The gains Wednesday left major U.S. indexes slightly closer to the record high closes they reached in July.

Health care and communications companies did the most to pull the market higher.

Thermo Fisher Scientific rose 5.6% after reporting solid results and raising its forecast for full-year revenue and profit.

Boeing rose 1% after it said its 737 Max airplane may return to service by the end of the year and that it will gradually increase 737 production by late 2020. That helped make up for its weaker-than-expected profit for the latest quarter.

On the losing end was Texas Instruments, which said its customers have become far more cautious than they were even 90 days ago, with trade tensions a big factor. It reported stronger profits for the latest quarter than analysts expected, but its forecast for this quarter fell short of their estimates. It lost 7.4%.

Caterpillar, another company whose fortunes are seen on Wall Street as closely tied to President Donald Trump’s trade wars, briefly declined before climbing 1.2% after reporting weaker-than-expected profit for the latest quarter.

Eli Lilly also dragged on the market despite reporting stronger profit than Wall Street expected. Analysts pointed to weakness in a couple key medications for the drugmaker, and its stock lost 2.3%.

STOCK MARKET UPDATE

KEEPING SCORE: The S&P 500 rose 8 points, or 0.3%, to 3,004. The Dow Jones Industrial Average rose 45 points, or 0.2%, to 26,833. The Nasdaq edged up 15 points, or 0.2%, to 8,119.
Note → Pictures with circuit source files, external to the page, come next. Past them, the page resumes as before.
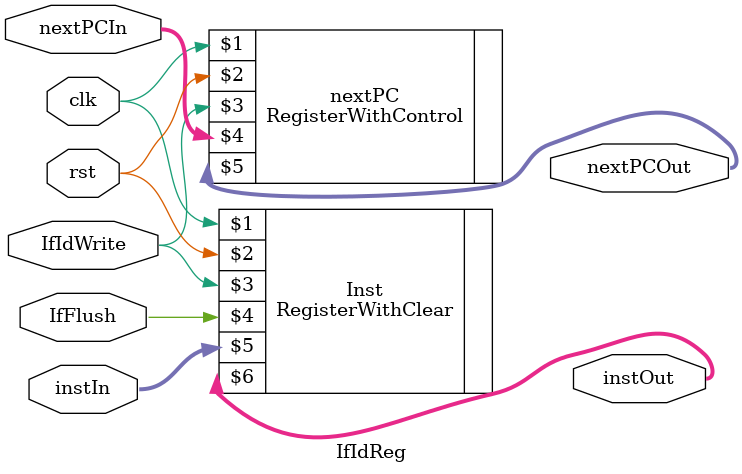
<source format=v>
module IfIdReg(clk, rst, IfIdWrite, IfFlush, nextPCIn, instIn, nextPCOut, instOut);
	input clk, rst, IfIdWrite, IfFlush;
	input [31:0]nextPCIn, instIn;
	output wire[31:0]nextPCOut, instOut;
	
	RegisterWithControl nextPC(clk, rst, IfIdWrite, nextPCIn, nextPCOut);
	RegisterWithClear Inst(clk, rst, IfIdWrite, IfFlush, instIn, instOut);

endmodule
</source>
The yield on the 10-year Treasury held steady at 1.76%.

Stock indexes in Europe were mixed as the United Kingdom’s pending exit from the European Union appeared set for yet another delay.

EARNINGS: Roughly a quarter of companies in the S&P 500 have reported how much profit they made from July through September, and analysts are still forecasting the index will end up showing a drop in earnings per share from a year earlier.

If they’re right, it would be the first time earnings have dropped for three straight quarters since 2015-16, according to FactSet.

The weakest results are expected to come from companies that are reliant on the strength of the global economy, which has been slowing amid trade wars. Raw-material producers, technology companies and energy stocks are predicted to report drops of 10% or more, according to FactSet.

But analysts are forecasting stronger growth for communications companies and businesses that sell to consumers, which have been the strongest part of the economy.